Hackers Tackle Censorship With New Tool
Camera/Shy encrypts messages into images, intended for political dissidents but useful for any secrets.
Kim Zetter, special to PCWorld.com
A group of hacker activists known as Hacktivismo is unveiling a new tool designed to help human rights proponents and political dissidents view censored information over the Web without fear of reprisal.
The steganography tool, to be released on Saturday at the H2K2 hacker convention in New York City, will let users hide encrypted text within any gif image placed on a Web page. But critics say the tool can also be used by criminals and terrorists to disguise communication or plans for illegal activity.
Simple Secrecy
The tool, called Camera/Shy, works with Windows and Internet Explorer and lets users share censored or sensitive information buried within an ordinary gif image.
Although other steganography tools exist, Camera/Shy is designed for non-technical users--such as political dissidents who might ordinarily not know how to use such a tool.
The 1.21MB program lets users encrypt text with a click of the mouse and bury the text in an image. The files can be password-protected for further security. After posting an embedded image on a Web site, an activist can notify intended recipients by e-mail with code words such as "Go to this URL to see pictures from my birthday party."
Viewers who open the page with the Camera/Shy browser tool can then decrypt the embedded text on the fly by double clicking on the image and supplying a password.
The program is aimed at users who reside behind country firewalls, such as those in China, which censor Internet access to specific sites or content. It temporarily turns off the browser history and deletes all data in cache once a user closes the program so no one can trace where they've been. Users can download the program to a diskette to run on their computer or run it directly from the Web, leaving no footprints on their system.
Hacktivismo is releasing Camera/Shy as open source software, allowing anyone to tweak it for different languages or adapt it to other operating systems such as Linux.
Hackers Turn Activist
Hacktivismo is an offshoot of the famed hacking group Cult of the Dead Cow, creators of a Trojan horse called Back Orifice that lets hackers commandeer a machine infected with the program from across the Internet.
The subgroup was founded by a hacker activist named Oxblood Ruffin and has 35 members around the world. The creator of the program is a member called The Pull, who works for eEye Digital, a security firm in California.
Ruffin says Pull got the idea for the program in a flash in May and then wrote the code in a day. After polishing it for a couple of weeks, he sent it off to a group of high-end security experts for bug testing.
But some criticize Hacktivismo for releasing a program that could easily be used by pornographers or terrorists to hide data. In February 2001, the FBI claimed that Osama bin Laden was using steganography to hide maps and post instructions on terrorist targets for Al Qaeda cells around the world.
Ruffin says the program shouldn't be judged by possible misuse.
"We're certainly aware that people could take our technology and do nasty things with it. But what is the upside for democracy or human rights activists finally having some technology they can use?"

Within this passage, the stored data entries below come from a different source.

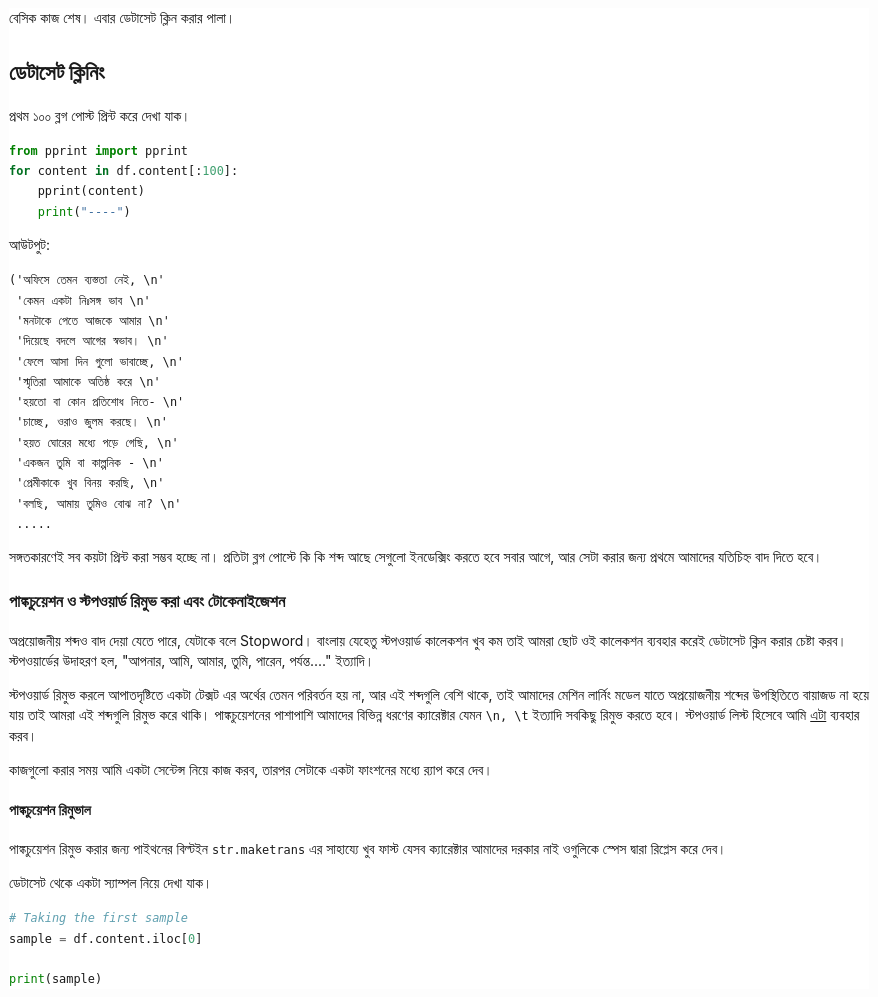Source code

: বেসিক কাজ শেষ। এবার ডেটাসেট ক্লিন করার পালা।

## ডেটাসেট ক্লিনিং

প্রথম ১০০ ব্লগ পোস্ট প্রিন্ট করে দেখা যাক। 

```python
from pprint import pprint
for content in df.content[:100]:
    pprint(content)
    print("----")
```

আউটপুট:

```
('অফিসে তেমন ব্যস্ততা নেই, \n'
 'কেমন একটা নিঃসঙ্গ ভাব \n'
 'মনটাকে পেতে আজকে আমার \n'
 'দিয়েছে বদলে আগের স্বভাব। \n'
 'ফেলে আসা দিন গুলো ভাবাচ্ছে, \n'
 'স্মৃতিরা আমাকে অতিষ্ঠ করে \n'
 'হয়তো বা কোন প্রতিশোধ নিতে- \n'
 'চাচ্ছে, ওরাও জুলম করছে। \n'
 'হয়ত ঘোরের মধ্যে পড়ে গেছি, \n'
 'একজন তুমি বা কাল্পনিক - \n'
 'প্রেমীকাকে খুব বিনয় করছি, \n'
 'বলছি, আমায় তুমিও বোঝ না? \n'
 .....
```

 সঙ্গতকারণেই সব কয়টা প্রিন্ট করা সম্ভব হচ্ছে না। প্রতিটা ব্লগ পোস্টে কি কি শব্দ আছে সেগুলো ইনডেক্সিং করতে হবে সবার আগে, আর সেটা করার জন্য প্রথমে আমাদের যতিচিহ্ন বাদ দিতে হবে। 

### পাঙ্কচুয়েশন ও স্টপওয়ার্ড রিমুভ করা এবং টোকেনাইজেশন 

 অপ্রয়োজনীয় শব্দও বাদ দেয়া যেতে পারে, যেটাকে বলে Stopword। বাংলায় যেহেতু স্টপওয়ার্ড কালেকশন খুব কম তাই আমরা ছোট ওই কালেকশন ব্যবহার করেই ডেটাসেট ক্লিন করার চেষ্টা করব। স্টপওয়ার্ডের উদাহরণ হল, "আপনার, আমি, আমার, তুমি, পারেন, পর্যন্ত...." ইত্যাদি। 

স্টপওয়ার্ড রিমুভ করলে আপাতদৃষ্টিতে একটা টেক্সট এর অর্থের তেমন পরিবর্তন হয় না, আর এই শব্দগুলি বেশি থাকে, তাই আমাদের মেশিন লার্নিং মডেল যাতে অপ্রয়োজনীয় শব্দের উপস্থিতিতে বায়াজড না হয়ে যায় তাই আমরা এই শব্দগুলি রিমুভ করে থাকি। পাঙ্কচুয়েশনের পাশাপাশি আমাদের বিভিন্ন ধরণের ক্যারেক্টার যেমন `\n, \t` ইত্যাদি সবকিছু রিমুভ করতে হবে। স্টপওয়ার্ড লিস্ট হিসেবে আমি [এটা](https://raw.githubusercontent.com/explosion/spaCy/master/spacy/lang/bn/stop_words.py) ব্যবহার করব। 

কাজগুলো করার সময় আমি একটা সেন্টেন্স নিয়ে কাজ করব, তারপর সেটাকে একটা ফাংশনের মধ্যে র‍্যাপ করে দেব।

#### পাঙ্কচুয়েশন রিমুভাল

পাঙ্কচুয়েশন রিমুভ করার জন্য পাইথনের বিল্টইন `str.maketrans` এর সাহায্যে খুব ফাস্ট যেসব ক্যারেক্টার আমাদের দরকার নাই ওগুলিকে ‍স্পেস দ্বারা রিপ্লেস করে দেব। 

ডেটাসেট থেকে একটা স্যাম্পল নিয়ে দেখা যাক। 

```python
# Taking the first sample
sample = df.content.iloc[0]

print(sample) 
```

"Every technology can be corrupted," he adds. "The same hammer that Jimmy Carter uses to build a home for the homeless can be used by someone else to drive through the back of someone's head."
He says that to ban technology that could be used in nefarious ways would mean that few technologies could ever be released. "We'd have to ban cell phones and pagers and even cocktail napkins, because people write bomb instructions even on those."
He also points out that steganography has already been around for a long time. "There are far more robust systems out there. Ours just happens to be fairly easy to use."